Palestinian Director Farah Nabulsi Recalls 'Nightmare Of Gaza'
Farah Nabulsi was a film director before she had even realised it.
It’s the summer of 2014 and the Palestinian mother is on a family holiday in Spain, watching her children happily splash about, as Israel’s latest aerial attacks on Gaza dominate the news and social media.
It is then that the seeds of her new film Nightmare Of Gaza, to be released online on Thursday, were sown. As a form of “self-therapy”, she began to put down her feelings on paper.
“I wrote this piece with no intention of making any film,” Nabulsi told GQ Middle East while in Dubai for the ON.DXB festival. “It was just me feeling what was happening and having to let it out. It was only later that I decided to take my writings, including Nightmare of Gaza, and turn them into short films.”
Though Nightmare of Gaza was written first, two other films preceded it, Oceans of Injustice and Today, They Took My Son. Nabulsi’s film are short fiction, though heavily influenced by the real life trials that Palestinians endure on a daily basis.
“As a mother the idea that children, or any group of people of course, were dying hit a spot for me,” she says. “In the end almost 2,100 people were killed that summer, of which 500 were children. That really impacted me, and this was before I was film maker.”
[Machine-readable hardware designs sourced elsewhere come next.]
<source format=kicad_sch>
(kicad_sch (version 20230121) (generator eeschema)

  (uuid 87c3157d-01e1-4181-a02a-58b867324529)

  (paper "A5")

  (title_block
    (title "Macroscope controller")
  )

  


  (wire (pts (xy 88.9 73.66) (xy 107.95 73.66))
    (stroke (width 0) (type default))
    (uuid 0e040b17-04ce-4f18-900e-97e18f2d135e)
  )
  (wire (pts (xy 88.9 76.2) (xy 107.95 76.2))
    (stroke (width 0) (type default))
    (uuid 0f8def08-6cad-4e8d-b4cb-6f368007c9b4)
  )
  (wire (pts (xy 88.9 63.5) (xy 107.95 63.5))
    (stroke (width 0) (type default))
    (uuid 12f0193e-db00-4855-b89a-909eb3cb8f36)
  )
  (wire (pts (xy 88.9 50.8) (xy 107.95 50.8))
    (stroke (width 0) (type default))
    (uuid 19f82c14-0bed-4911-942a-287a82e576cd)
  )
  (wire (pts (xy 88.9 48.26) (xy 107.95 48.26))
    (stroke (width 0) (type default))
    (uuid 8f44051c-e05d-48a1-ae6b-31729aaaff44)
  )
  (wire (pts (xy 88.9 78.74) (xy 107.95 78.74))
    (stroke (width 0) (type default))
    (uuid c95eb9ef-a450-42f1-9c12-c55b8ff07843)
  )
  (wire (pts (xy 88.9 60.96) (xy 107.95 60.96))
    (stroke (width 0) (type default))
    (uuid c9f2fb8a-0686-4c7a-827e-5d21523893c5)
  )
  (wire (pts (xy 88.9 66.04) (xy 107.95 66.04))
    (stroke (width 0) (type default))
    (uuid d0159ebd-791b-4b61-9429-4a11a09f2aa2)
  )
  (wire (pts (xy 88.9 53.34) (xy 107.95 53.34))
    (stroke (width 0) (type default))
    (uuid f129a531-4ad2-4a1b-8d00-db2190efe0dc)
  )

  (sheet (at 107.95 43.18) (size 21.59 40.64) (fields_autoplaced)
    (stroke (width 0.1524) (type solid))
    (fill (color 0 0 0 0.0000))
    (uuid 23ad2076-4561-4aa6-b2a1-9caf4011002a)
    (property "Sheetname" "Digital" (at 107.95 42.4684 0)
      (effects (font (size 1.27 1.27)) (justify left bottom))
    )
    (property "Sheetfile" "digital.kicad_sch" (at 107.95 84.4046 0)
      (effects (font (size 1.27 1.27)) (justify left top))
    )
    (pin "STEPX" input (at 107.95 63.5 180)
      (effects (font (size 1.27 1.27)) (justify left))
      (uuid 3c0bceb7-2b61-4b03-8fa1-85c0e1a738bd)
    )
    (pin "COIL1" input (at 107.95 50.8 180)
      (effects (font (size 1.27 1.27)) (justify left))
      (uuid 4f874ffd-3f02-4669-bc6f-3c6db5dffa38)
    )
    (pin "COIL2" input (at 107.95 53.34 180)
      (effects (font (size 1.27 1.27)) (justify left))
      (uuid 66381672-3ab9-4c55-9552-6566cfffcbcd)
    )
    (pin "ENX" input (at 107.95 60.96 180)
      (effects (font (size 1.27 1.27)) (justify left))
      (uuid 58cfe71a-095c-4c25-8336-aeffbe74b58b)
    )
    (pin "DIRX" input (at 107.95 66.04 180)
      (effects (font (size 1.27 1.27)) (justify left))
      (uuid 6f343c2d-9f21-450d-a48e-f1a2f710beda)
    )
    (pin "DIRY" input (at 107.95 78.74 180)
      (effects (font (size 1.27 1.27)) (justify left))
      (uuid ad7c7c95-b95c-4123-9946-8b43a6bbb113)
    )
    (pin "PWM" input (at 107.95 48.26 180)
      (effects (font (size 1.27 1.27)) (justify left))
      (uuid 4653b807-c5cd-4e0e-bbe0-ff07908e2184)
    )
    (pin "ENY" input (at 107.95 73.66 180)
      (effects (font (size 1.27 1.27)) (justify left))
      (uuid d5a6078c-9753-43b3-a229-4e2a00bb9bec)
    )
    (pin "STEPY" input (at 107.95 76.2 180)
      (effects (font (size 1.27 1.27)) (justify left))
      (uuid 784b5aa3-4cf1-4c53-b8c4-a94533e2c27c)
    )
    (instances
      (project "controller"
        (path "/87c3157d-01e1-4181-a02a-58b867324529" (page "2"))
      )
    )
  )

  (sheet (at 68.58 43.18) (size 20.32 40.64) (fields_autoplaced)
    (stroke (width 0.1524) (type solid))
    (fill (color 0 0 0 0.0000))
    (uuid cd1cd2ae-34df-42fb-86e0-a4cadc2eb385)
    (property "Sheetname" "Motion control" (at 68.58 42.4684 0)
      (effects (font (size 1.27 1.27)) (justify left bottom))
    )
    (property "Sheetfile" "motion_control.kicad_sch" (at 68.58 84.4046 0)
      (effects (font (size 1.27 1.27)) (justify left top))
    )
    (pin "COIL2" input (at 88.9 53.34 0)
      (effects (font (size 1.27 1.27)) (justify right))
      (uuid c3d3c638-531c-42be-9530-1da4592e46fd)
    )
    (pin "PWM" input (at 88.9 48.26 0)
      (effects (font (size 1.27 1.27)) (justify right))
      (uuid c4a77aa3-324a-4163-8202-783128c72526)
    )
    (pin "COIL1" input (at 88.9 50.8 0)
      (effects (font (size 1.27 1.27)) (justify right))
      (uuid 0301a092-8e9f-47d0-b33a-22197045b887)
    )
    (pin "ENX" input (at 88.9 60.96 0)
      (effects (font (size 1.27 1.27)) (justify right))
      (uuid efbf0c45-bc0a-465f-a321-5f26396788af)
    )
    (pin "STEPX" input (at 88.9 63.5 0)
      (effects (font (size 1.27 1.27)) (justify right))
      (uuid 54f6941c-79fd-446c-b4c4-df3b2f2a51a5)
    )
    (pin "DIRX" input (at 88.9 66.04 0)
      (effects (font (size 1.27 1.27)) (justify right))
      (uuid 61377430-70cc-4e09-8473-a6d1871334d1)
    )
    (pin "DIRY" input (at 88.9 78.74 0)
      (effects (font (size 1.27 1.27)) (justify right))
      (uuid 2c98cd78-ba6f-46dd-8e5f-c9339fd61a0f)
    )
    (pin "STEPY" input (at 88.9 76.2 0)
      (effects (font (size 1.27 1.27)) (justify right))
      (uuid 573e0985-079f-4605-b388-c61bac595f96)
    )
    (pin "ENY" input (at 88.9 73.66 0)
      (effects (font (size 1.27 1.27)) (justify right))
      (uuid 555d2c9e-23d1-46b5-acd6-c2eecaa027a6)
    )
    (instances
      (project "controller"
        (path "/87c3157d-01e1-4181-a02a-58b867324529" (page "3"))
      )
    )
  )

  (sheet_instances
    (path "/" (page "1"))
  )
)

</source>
Nightmare of Gaza is a visceral, 13-minutes film, a woman’s abstract journey through the rubble brought about by a devastating bombing campaign. It has already screened at film festivals and universities, and an adaptation of it was shown at the United Nations.
Farah Nabulsi at ON.DXB in Dubai
Nabulsi’s work has already received global acclaim.
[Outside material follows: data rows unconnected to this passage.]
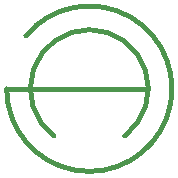
<source format=gbr>
%TF.GenerationSoftware,KiCad,Pcbnew,7.0.6*%
%TF.CreationDate,2023-09-28T21:06:28-04:00*%
%TF.ProjectId,Welder_Knob,57656c64-6572-45f4-9b6e-6f622e6b6963,rev?*%
%TF.SameCoordinates,Original*%
%TF.FileFunction,Legend,Bot*%
%TF.FilePolarity,Positive*%
%FSLAX46Y46*%
G04 Gerber Fmt 4.6, Leading zero omitted, Abs format (unit mm)*
G04 Created by KiCad (PCBNEW 7.0.6) date 2023-09-28 21:06:28*
%MOMM*%
%LPD*%
G01*
G04 APERTURE LIST*
%ADD10C,0.400000*%
G04 APERTURE END LIST*
D10*
X135877549Y-88481291D02*
X123877549Y-88481291D01*
X133877549Y-92481291D02*
G75*
G03*
X127877549Y-92481291I-3000000J3999999D01*
G01*
X123877549Y-88481291D02*
G75*
G03*
X125500000Y-84000000I6999997J1D01*
G01*
M02*

</source>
“This is a brilliant film and demands to be seen,” British director Ken Loach said of Today, They Took My Son. “The story it tells is irrefutable, entirely justified – the evidence is there for all who are not blinded by prejudice. Television companies should be fighting each other to show this. If you care about nothing else, care about Palestinian children. You don't know what's going on? Then watch this film and I dare you to turn your back.”
Meanwhile former Pink Floyd frontman Roger Waters called Nightmare of Gaza “poetic and powerful”.
The director says she consciously looks to tell stories of Palestine to those who don’t know them, rather than function purely in an echo chamber.
“If I have to hierarchy who my target market is, my first is western audience, those who don’t know what’s going on,” she says. “Of course there is something to be said about targeting Palestinians and Arabs because we also are in danger of sometimes turning numb. So re-motivating them, re-inspiring them, re-activiating them on an emotional level, that’s the key here. But western audiences were my initial target.”
“When I get to screen at Oakland International or Vancouver International Film festival, I’m getting an audience that really are shocked by what they’re seeing on the screen, and they’re impacted.”
Despite a subject that lends itself to documentary film-making, Nabulsi insists her priorities remain to write artistic fiction based on fact.
“I chose not to do documentary,” she said. “Specifically with these short films, I think there’s a real power in fiction that has not been used enough to tell our stories, so even though there are many documentaries out there that are incredible, I think that the fiction world hasn’t really matured enough when it comes to dealing with these difficult issues. So I chose fiction even though these films are completely framed and laced in fact.”
Nabulsi had visited her homeland as a child but not for 25 years between the first Intifada (uprising) and 2013, months before the war that inspired her film career.
“I was always very aware of my roots, of my heritage, of what’s been going on for decades,” she said. “I thought I got it all, but really there was no substitute for seeing what was happening in reality with your own eyes, so that was the case for me. On the global arena, Palestinians have been severely dehumanised, so their actions of aggression, of anger, and violence even, have always been presented without context, as opposed to them fighting occupation, oppression, apartheid.”
But is the plight of Palestinians getting better or worse?
“I believe on the ground, the situation is getting worse, but in the court of world opinion, I think Palestine is coming into the mainstream,” Nabulsi says. “I think things that you could never have imagined 10 or 15 years ago are happening right before our eyes,” she says, citing Bernie Sanders’s courageous words of support at a recent US Democratic Party Debate.
Nabulsi’s next project is a “more traditional” short film called The Present, and deals with the indignities of checkpoints and the basic human right of freedom of movement. Despite the themes of sadness, she calls it a beautiful story.
If her other work is anything to go by, expect new audiences to be converted.